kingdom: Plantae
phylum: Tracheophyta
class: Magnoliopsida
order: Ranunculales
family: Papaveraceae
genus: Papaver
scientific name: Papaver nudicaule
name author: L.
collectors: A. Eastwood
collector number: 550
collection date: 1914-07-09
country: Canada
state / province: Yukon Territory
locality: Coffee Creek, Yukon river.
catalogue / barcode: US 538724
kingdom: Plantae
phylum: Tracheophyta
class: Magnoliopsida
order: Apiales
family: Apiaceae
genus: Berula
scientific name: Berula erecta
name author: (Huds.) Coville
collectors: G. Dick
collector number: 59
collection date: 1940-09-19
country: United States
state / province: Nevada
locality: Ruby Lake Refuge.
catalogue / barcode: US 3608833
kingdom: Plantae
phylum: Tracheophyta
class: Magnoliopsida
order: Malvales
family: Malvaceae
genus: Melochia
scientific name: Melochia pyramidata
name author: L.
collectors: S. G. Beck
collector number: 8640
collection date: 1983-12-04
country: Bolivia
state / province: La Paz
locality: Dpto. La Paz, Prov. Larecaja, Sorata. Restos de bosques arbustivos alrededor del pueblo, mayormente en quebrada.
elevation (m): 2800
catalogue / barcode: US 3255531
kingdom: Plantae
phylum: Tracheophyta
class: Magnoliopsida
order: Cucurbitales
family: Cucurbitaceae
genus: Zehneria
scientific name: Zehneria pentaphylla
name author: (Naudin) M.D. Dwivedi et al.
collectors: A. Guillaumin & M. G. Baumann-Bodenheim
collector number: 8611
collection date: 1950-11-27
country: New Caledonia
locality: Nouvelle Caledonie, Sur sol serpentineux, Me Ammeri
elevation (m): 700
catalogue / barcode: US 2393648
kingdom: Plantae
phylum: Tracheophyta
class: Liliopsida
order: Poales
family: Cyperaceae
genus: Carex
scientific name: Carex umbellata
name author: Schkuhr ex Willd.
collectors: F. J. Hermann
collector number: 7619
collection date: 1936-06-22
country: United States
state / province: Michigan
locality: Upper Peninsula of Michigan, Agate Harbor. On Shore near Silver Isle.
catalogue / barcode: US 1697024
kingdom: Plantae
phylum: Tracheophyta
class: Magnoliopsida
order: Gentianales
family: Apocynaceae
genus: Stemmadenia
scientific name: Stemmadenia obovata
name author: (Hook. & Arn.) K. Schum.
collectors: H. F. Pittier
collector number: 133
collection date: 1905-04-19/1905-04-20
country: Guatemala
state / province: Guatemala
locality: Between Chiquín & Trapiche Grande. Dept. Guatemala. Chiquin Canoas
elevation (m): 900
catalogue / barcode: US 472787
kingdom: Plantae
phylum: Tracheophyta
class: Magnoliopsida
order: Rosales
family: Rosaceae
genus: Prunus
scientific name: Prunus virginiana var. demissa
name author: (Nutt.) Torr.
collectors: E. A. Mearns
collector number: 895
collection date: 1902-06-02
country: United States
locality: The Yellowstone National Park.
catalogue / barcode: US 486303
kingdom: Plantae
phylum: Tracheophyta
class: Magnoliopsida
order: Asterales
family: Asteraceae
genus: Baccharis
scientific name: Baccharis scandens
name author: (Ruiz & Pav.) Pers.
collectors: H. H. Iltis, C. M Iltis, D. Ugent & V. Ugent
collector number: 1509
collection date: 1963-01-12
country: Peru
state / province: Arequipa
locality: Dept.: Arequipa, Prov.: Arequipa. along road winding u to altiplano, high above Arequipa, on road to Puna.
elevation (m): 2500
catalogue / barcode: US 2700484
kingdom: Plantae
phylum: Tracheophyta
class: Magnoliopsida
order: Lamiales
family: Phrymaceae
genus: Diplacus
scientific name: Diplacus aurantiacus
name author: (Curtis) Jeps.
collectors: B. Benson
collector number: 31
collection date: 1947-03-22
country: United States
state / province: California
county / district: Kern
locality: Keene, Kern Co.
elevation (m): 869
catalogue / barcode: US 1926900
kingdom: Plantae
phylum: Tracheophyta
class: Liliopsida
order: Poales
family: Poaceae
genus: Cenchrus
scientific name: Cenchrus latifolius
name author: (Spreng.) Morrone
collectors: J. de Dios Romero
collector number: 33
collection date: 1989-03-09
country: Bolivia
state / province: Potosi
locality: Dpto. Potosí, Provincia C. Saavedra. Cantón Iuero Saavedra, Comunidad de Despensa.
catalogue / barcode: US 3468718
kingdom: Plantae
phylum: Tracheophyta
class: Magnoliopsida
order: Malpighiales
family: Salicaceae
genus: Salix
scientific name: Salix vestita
==============================
[WRITTEN TASK]:
Please recast every line in the rows above as a Markdown table, numbering them in a No. column and putting each line in a Line column. Leave out any blank lines.

[THE RESPONSE]:
| No. | Line |
|---|---|
| 1 | kingdom: Plantae |
| 2 | phylum: Tracheophyta |
| 3 | class: Magnoliopsida |
| 4 | order: Ranunculales |
| 5 | family: Papaveraceae |
| 6 | genus: Papaver |
| 7 | scientific name: Papaver nudicaule |
| 8 | name author: L. |
| 9 | collectors: A. Eastwood |
| 10 | collector number: 550 |
| 11 | collection date: 1914-07-09 |
| 12 | country: Canada |
| 13 | state / province: Yukon Territory |
| 14 | locality: Coffee Creek, Yukon river. |
| 15 | catalogue / barcode: US 538724 |
| 16 | kingdom: Plantae |
| 17 | phylum: Tracheophyta |
| 18 | class: Magnoliopsida |
| 19 | order: Apiales |
| 20 | family: Apiaceae |
| 21 | genus: Berula |
| 22 | scientific name: Berula erecta |
| 23 | name author: (Huds.) Coville |
| 24 | collectors: G. Dick |
| 25 | collector number: 59 |
| 26 | collection date: 1940-09-19 |
| 27 | country: United States |
| 28 | state / province: Nevada |
| 29 | locality: Ruby Lake Refuge. |
| 30 | catalogue / barcode: US 3608833 |
| 31 | kingdom: Plantae |
| 32 | phylum: Tracheophyta |
| 33 | class: Magnoliopsida |
| 34 | order: Malvales |
| 35 | family: Malvaceae |
| 36 | genus: Melochia |
| 37 | scientific name: Melochia pyramidata |
| 38 | name author: L. |
| 39 | collectors: S. G. Beck |
| 40 | collector number: 8640 |
| 41 | collection date: 1983-12-04 |
| 42 | country: Bolivia |
| 43 | state / province: La Paz |
| 44 | locality: Dpto. La Paz, Prov. Larecaja, Sorata. Restos de bosques arbustivos alrededor del pueblo, mayormente en quebrada. |
| 45 | elevation (m): 2800 |
| 46 | catalogue / barcode: US 3255531 |
| 47 | kingdom: Plantae |
| 48 | phylum: Tracheophyta |
| 49 | class: Magnoliopsida |
| 50 | order: Cucurbitales |
| 51 | family: Cucurbitaceae |
| 52 | genus: Zehneria |
| 53 | scientific name: Zehneria pentaphylla |
| 54 | name author: (Naudin) M.D. Dwivedi et al. |
| 55 | collectors: A. Guillaumin & M. G. Baumann-Bodenheim |
| 56 | collector number: 8611 |
| 57 | collection date: 1950-11-27 |
| 58 | country: New Caledonia |
| 59 | locality: Nouvelle Caledonie, Sur sol serpentineux, Me Ammeri |
| 60 | elevation (m): 700 |
| 61 | catalogue / barcode: US 2393648 |
| 62 | kingdom: Plantae |
| 63 | phylum: Tracheophyta |
| 64 | class: Liliopsida |
| 65 | order: Poales |
| 66 | family: Cyperaceae |
| 67 | genus: Carex |
| 68 | scientific name: Carex umbellata |
| 69 | name author: Schkuhr ex Willd. |
| 70 | collectors: F. J. Hermann |
| 71 | collector number: 7619 |
| 72 | collection date: 1936-06-22 |
| 73 | country: United States |
| 74 | state / province: Michigan |
| 75 | locality: Upper Peninsula of Michigan, Agate Harbor. On Shore near Silver Isle. |
| 76 | catalogue / barcode: US 1697024 |
| 77 | kingdom: Plantae |
| 78 | phylum: Tracheophyta |
| 79 | class: Magnoliopsida |
| 80 | order: Gentianales |
| 81 | family: Apocynaceae |
| 82 | genus: Stemmadenia |
| 83 | scientific name: Stemmadenia obovata |
| 84 | name author: (Hook. & Arn.) K. Schum. |
| 85 | collectors: H. F. Pittier |
| 86 | collector number: 133 |
| 87 | collection date: 1905-04-19/1905-04-20 |
| 88 | country: Guatemala |
| 89 | state / province: Guatemala |
| 90 | locality: Between Chiquín & Trapiche Grande. Dept. Guatemala. Chiquin Canoas |
| 91 | elevation (m): 900 |
| 92 | catalogue / barcode: US 472787 |
| 93 | kingdom: Plantae |
| 94 | phylum: Tracheophyta |
| 95 | class: Magnoliopsida |
| 96 | order: Rosales |
| 97 | family: Rosaceae |
| 98 | genus: Prunus |
| 99 | scientific name: Prunus virginiana var. demissa |
| 100 | name author: (Nutt.) Torr. |
| 101 | collectors: E. A. Mearns |
| 102 | collector number: 895 |
| 103 | collection date: 1902-06-02 |
| 104 | country: United States |
| 105 | locality: The Yellowstone National Park. |
| 106 | catalogue / barcode: US 486303 |
| 107 | kingdom: Plantae |
| 108 | phylum: Tracheophyta |
| 109 | class: Magnoliopsida |
| 110 | order: Asterales |
| 111 | family: Asteraceae |
| 112 | genus: Baccharis |
| 113 | scientific name: Baccharis scandens |
| 114 | name author: (Ruiz & Pav.) Pers. |
| 115 | collectors: H. H. Iltis, C. M Iltis, D. Ugent & V. Ugent |
| 116 | collector number: 1509 |
| 117 | collection date: 1963-01-12 |
| 118 | country: Peru |
| 119 | state / province: Arequipa |
| 120 | locality: Dept.: Arequipa, Prov.: Arequipa. along road winding u to altiplano, high above Arequipa, on road to Puna. |
| 121 | elevation (m): 2500 |
| 122 | catalogue / barcode: US 2700484 |
| 123 | kingdom: Plantae |
| 124 | phylum: Tracheophyta |
| 125 | class: Magnoliopsida |
| 126 | order: Lamiales |
| 127 | family: Phrymaceae |
| 128 | genus: Diplacus |
| 129 | scientific name: Diplacus aurantiacus |
| 130 | name author: (Curtis) Jeps. |
| 131 | collectors: B. Benson |
| 132 | collector number: 31 |
| 133 | collection date: 1947-03-22 |
| 134 | country: United States |
| 135 | state / province: California |
| 136 | county / district: Kern |
| 137 | locality: Keene, Kern Co. |
| 138 | elevation (m): 869 |
| 139 | catalogue / barcode: US 1926900 |
| 140 | kingdom: Plantae |
| 141 | phylum: Tracheophyta |
| 142 | class: Liliopsida |
| 143 | order: Poales |
| 144 | family: Poaceae |
| 145 | genus: Cenchrus |
| 146 | scientific name: Cenchrus latifolius |
| 147 | name author: (Spreng.) Morrone |
| 148 | collectors: J. de Dios Romero |
| 149 | collector number: 33 |
| 150 | collection date: 1989-03-09 |
| 151 | country: Bolivia |
| 152 | state / province: Potosi |
| 153 | locality: Dpto. Potosí, Provincia C. Saavedra. Cantón Iuero Saavedra, Comunidad de Despensa. |
| 154 | catalogue / barcode: US 3468718 |
| 155 | kingdom: Plantae |
| 156 | phylum: Tracheophyta |
| 157 | class: Magnoliopsida |
| 158 | order: Malpighiales |
| 159 | family: Salicaceae |
| 160 | genus: Salix |
| 161 | scientific name: Salix vestita |